Suppose you maintain some git repository, say mygitrepo. Go one level up: cd .., and run:

ncrpt -xbr mygitrepo mygitkeys gencrypted
Then, after some new trivial push from your repository, go back and run again:
ncrpt -xbruc mygitrepo mygitkeys gencrypted
This will update only the file(s) that have changed. What may come as a surprise is the number of files that were added/changed by git within the .git directory.

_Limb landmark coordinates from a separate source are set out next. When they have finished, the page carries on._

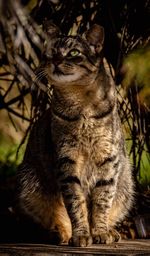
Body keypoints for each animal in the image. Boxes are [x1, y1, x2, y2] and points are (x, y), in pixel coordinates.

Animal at [17, 23, 134, 246]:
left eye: (73, 53)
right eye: (51, 52)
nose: (55, 60)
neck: (83, 105)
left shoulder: (108, 158)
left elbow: (102, 201)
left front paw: (100, 232)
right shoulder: (67, 160)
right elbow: (76, 203)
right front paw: (81, 235)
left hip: (126, 183)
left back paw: (112, 231)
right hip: (30, 185)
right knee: (56, 216)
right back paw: (61, 234)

Note that TokenCrypt does not leave any such large hidden footprints on your filesystem.

Releases Log (the latest first)

3-April-24 - Release 1.2.0: ncrpt now does sensible things with the new options -e -i also in the updating and cleaning modes. Implemented these new options for pack as well, making TokenCrypt overall more practical.

1-April-24 - ncrpt can now globally ignore named directories with, e.g. -i 'bin test backup' and to globally exclude all files with listed extensions, e.g. -e 'exe dat bak'. Note that -i was previously used to turn off recursion. Recursion is now off by default and must be activated explicitly with option -r (the usual conservative convention).

30-March-24 - Corrected some typos in README.md, updated test.yml, tested on Rust 1.77.1.

23-Oct-22 - Release 1.1.1 Housekeeping release, encapsulating the changes to date.

22-Oct-22 - Cleaned up, mostly ncrpt and dcrpt.

21-Oct-22 - 'Windowsy' names of files and directories (with internal spaces) are now processed correctly, opening the possibility of using TokenCrypt even on Windows. Simplification: dcrpt is no longer reading old style file archives as well as the encrypted directories. Tar is no longer needed at all.

References and Further Information

  1. Bash for Fun
    My book on Bash programming, with specific references to some of the techniques used in TokenCrypt.

  2. There is a blog On Encryption and E-Democracy that describes in plain English the properties of XOR encryption and some interesting applications, primarily a model proposal for safe E-Democracy.

  3. Blog Multithreading Automation describing the scheduling of the background tasks in this project (by ncrpt and dcrpt).